At its most basic, journalism in all its forms is the American citizenry’s mechanism to monitor its government. When an arm or agent of government starts monitoring journalists instead, it threatens the free press and our right to free speech.
Tennessee Highway Patrol Lt. Ronnie Shirley likely had quite a few legitimate reasons to check the backgrounds of people across this state in his role as the THP’s liaison to the Tennessee Emergency Management Agency. There is little room to defend the actions of Shirley in checking the background of the THP’s chief inquisitor in the press for the last several years, a reporter from our cross-town rival The Tennessean.
THP brass have said there was nothing “political” about the background checks performed by Shirley — the same 182 background checks now being investigated internally by the THP. Investigators made that determination after finding no elected officials, public officials or candidates for office were on Shirley’s list.
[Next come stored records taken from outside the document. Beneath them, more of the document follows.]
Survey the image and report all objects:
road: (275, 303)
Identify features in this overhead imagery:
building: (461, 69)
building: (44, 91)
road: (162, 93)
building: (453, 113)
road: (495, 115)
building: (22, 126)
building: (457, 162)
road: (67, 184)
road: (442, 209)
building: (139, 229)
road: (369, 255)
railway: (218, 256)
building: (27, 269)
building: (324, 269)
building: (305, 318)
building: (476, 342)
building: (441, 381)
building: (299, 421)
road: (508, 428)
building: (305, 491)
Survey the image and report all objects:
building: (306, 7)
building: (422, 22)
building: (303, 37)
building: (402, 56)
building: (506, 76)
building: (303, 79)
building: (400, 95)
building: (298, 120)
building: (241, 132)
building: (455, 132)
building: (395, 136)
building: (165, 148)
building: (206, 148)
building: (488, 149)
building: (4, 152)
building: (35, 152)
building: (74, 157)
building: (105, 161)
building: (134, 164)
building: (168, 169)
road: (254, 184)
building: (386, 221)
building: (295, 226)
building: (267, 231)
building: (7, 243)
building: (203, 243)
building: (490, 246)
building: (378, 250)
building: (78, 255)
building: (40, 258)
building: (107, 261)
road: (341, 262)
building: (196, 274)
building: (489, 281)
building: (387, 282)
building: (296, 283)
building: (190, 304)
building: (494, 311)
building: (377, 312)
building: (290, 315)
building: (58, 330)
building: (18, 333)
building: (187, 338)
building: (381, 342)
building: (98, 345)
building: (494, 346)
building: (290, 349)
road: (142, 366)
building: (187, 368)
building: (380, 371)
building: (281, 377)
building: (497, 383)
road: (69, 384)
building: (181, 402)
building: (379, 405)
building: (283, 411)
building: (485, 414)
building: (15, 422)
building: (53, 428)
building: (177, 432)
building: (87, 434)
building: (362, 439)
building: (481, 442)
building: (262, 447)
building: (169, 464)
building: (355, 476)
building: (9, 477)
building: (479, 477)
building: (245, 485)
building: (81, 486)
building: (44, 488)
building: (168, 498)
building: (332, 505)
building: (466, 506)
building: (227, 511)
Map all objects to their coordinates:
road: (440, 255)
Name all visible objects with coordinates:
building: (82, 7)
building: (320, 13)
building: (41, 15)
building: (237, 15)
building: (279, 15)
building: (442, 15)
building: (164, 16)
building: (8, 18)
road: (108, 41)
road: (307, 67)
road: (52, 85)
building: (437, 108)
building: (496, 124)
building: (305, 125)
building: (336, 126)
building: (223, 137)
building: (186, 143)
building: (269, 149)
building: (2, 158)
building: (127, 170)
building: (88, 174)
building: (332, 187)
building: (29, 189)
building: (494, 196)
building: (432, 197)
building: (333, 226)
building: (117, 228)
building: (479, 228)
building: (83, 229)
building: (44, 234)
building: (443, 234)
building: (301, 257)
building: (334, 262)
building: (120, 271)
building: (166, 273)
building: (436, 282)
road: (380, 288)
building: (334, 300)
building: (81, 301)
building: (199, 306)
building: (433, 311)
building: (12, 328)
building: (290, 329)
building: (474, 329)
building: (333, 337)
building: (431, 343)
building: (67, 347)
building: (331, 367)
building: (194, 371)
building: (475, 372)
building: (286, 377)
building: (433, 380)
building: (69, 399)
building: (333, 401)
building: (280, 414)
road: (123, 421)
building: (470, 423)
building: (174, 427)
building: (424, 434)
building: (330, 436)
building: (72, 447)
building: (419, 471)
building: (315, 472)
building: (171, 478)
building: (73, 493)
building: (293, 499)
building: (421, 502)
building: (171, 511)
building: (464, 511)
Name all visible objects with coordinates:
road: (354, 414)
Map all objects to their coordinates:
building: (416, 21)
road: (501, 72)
Politics, though, comes in many forms.
Certainly, running background checks on members of the press — particularly one fervent in monitoring the problems in the THP — appears far out of bounds of Shirley’s duties or anyone in state government for that matter. Such actions absent of any cogent, real-world explanation smack of the kind of political dirty tricks and intimidation tactics common to some of the worst moments and lowest points in our American democracy. The potential for misdeeds and a chilling effect on the press is enormous.
Gov. Phil Bredesen has classified Shirley as simply a “nosy” trooper. It would be convenient to be able to give Bredesen the benefit of the doubt, but this latest revelation about Shirley’s use of the state’s background checking ability to apparently research such a key member of the press to the THP is past the tipping point — even if in the end he proves to be the nosy type the governor suspects.
As we did Friday, we renew our call for an independent investigation of Shirley’s activities at the THP concerning these background checks. It is the right thing to do given the importance of the THP to the health, safety and welfare of Tennesseans. People in this state need to know they can trust the patrol and that politics and personal agendas are not part of what they do.